* _Work to be completed_
Which lines of the data below contain "cancer"? Please show them all.

* _Data to process_
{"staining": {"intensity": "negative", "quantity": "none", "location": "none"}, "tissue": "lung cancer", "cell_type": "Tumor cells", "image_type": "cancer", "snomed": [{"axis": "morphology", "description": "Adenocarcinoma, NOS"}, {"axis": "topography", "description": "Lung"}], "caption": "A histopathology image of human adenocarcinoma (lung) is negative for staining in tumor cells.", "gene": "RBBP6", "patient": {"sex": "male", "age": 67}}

==

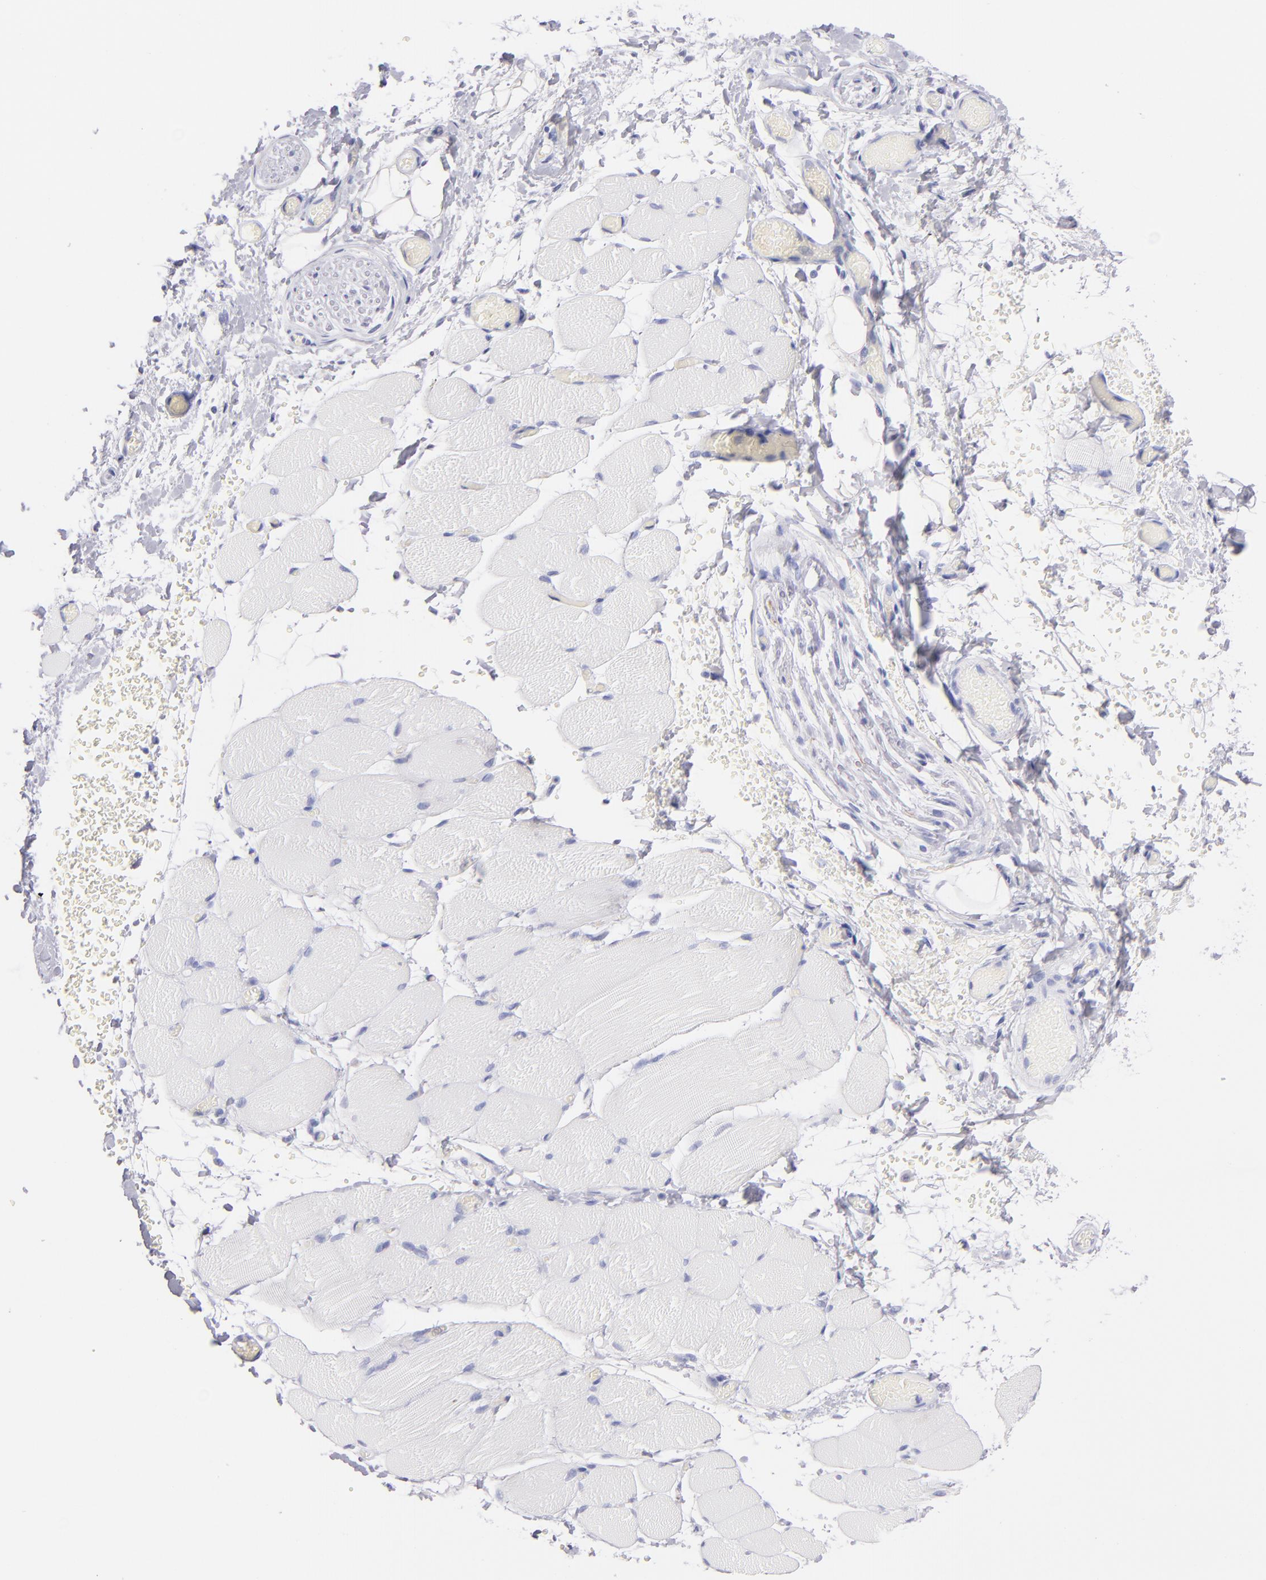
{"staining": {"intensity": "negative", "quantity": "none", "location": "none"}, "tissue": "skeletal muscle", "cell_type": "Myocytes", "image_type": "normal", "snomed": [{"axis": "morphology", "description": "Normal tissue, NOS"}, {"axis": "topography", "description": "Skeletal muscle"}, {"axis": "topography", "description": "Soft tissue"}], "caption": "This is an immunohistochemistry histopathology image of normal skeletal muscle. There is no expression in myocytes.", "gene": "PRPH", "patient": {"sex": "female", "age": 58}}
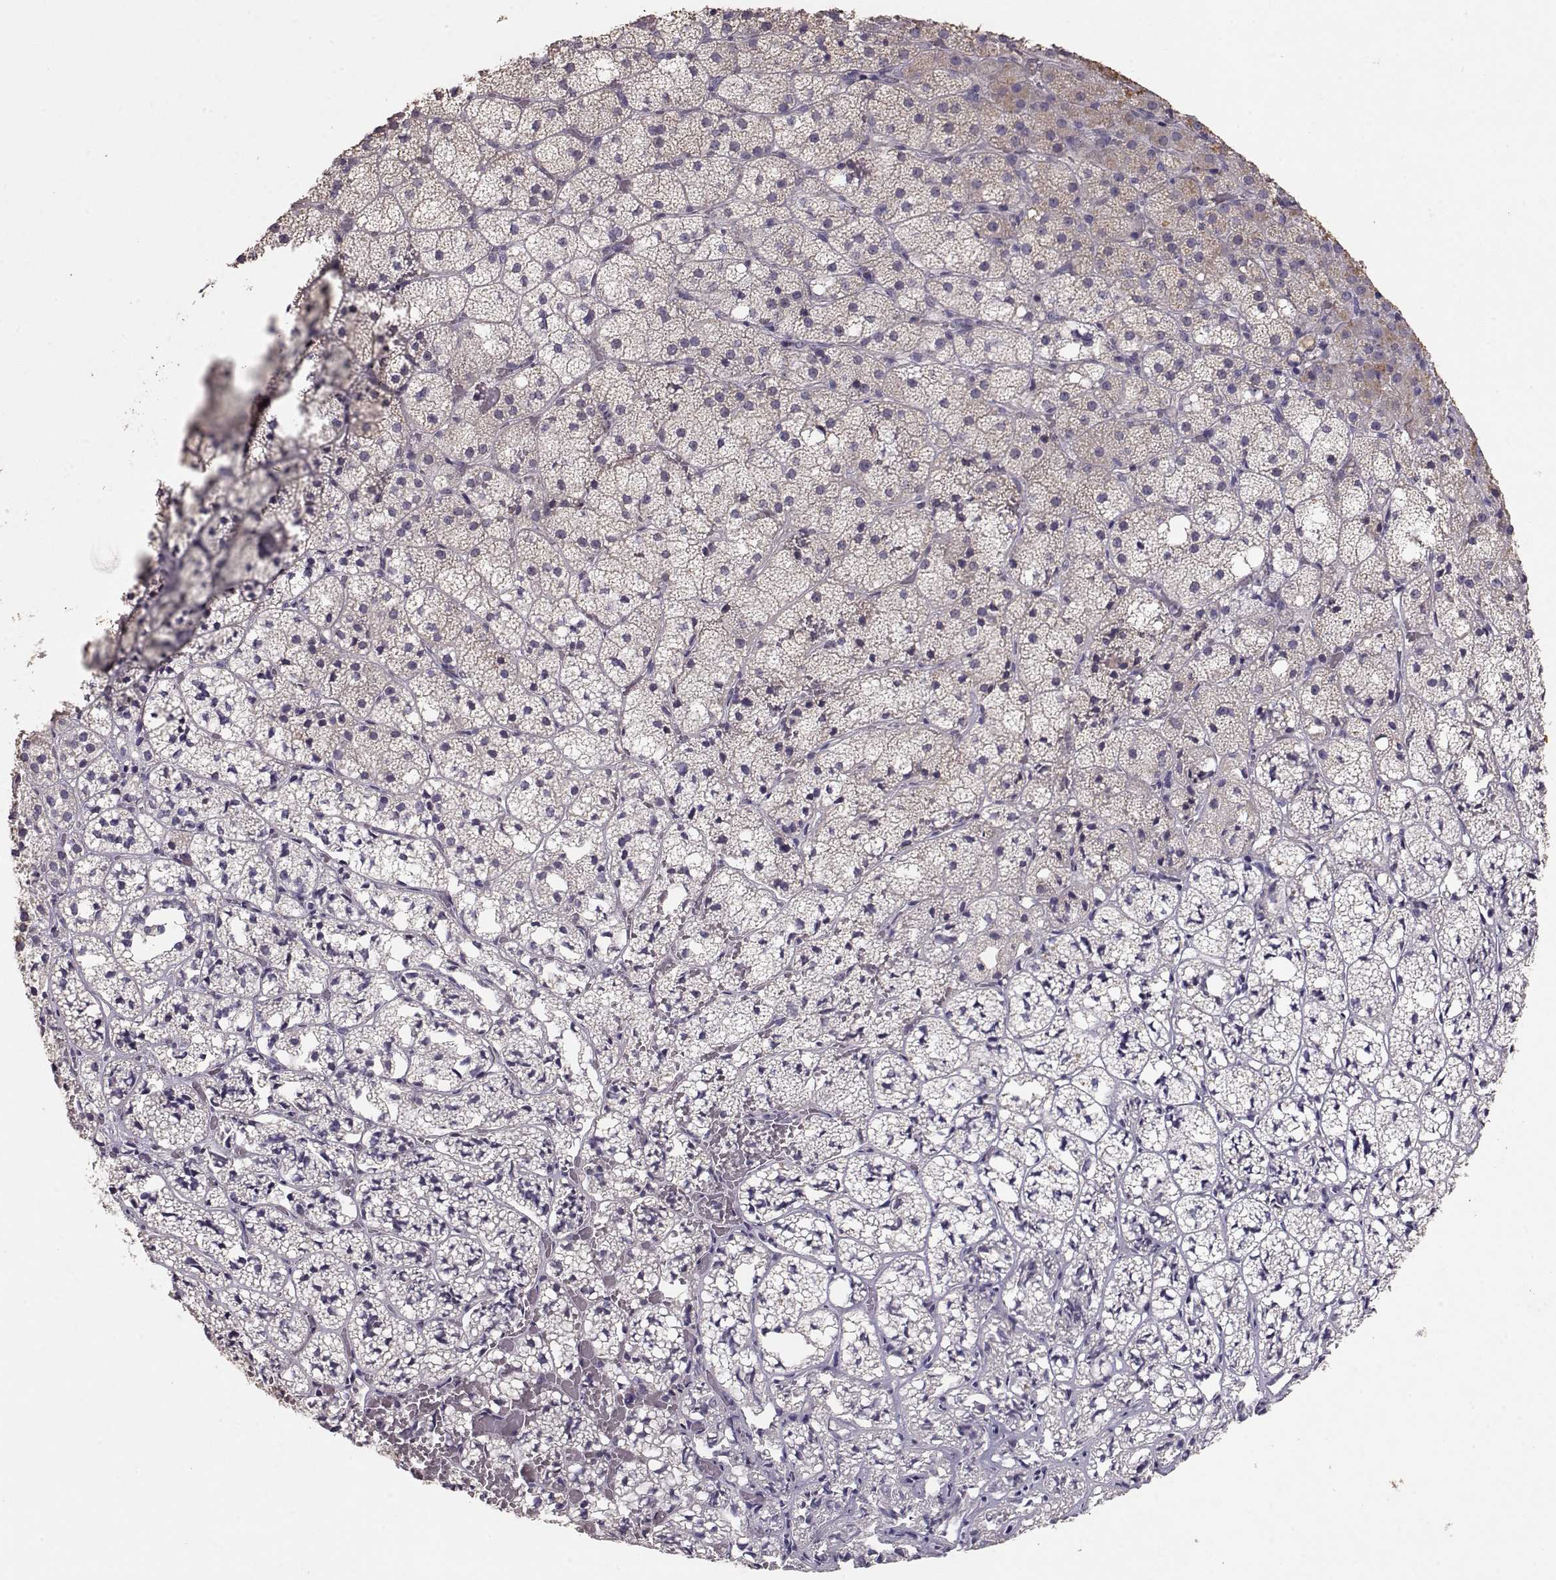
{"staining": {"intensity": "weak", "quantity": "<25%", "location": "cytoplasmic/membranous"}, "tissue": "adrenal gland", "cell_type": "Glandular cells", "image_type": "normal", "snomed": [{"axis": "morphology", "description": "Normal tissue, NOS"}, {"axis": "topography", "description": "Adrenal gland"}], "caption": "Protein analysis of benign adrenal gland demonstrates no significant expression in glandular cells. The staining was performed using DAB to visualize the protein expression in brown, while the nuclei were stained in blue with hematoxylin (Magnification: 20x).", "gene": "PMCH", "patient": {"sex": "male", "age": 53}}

* * *

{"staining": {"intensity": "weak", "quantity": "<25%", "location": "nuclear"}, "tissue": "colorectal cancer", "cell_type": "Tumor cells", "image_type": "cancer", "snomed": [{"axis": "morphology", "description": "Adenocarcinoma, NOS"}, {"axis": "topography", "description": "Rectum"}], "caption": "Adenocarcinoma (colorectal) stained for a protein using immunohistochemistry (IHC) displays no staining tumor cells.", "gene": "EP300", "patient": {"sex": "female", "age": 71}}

* _The answer_
{"staining": {"intensity": "negative", "quantity": "none", "location": "none"}, "tissue": "lung cancer", "cell_type": "Tumor cells", "image_type": "cancer", "snomed": [{"axis": "morphology", "description": "Adenocarcinoma, NOS"}, {"axis": "topography", "description": "Lung"}], "caption": "A histopathology image of human adenocarcinoma (lung) is negative for staining in tumor cells.", "gene": "RBBP6", "patient": {"sex": "male", "age": 67}}
{"staining": {"intensity": "weak", "quantity": "<25%", "location": "nuclear"}, "tissue": "colorectal cancer", "cell_type": "Tumor cells", "image_type": "cancer", "snomed": [{"axis": "morphology", "description": "Adenocarcinoma, NOS"}, {"axis": "topography", "description": "Rectum"}], "caption": "Adenocarcinoma (colorectal) stained for a protein using immunohistochemistry (IHC) displays no staining tumor cells.", "gene": "EP300", "patient": {"sex": "female", "age": 71}}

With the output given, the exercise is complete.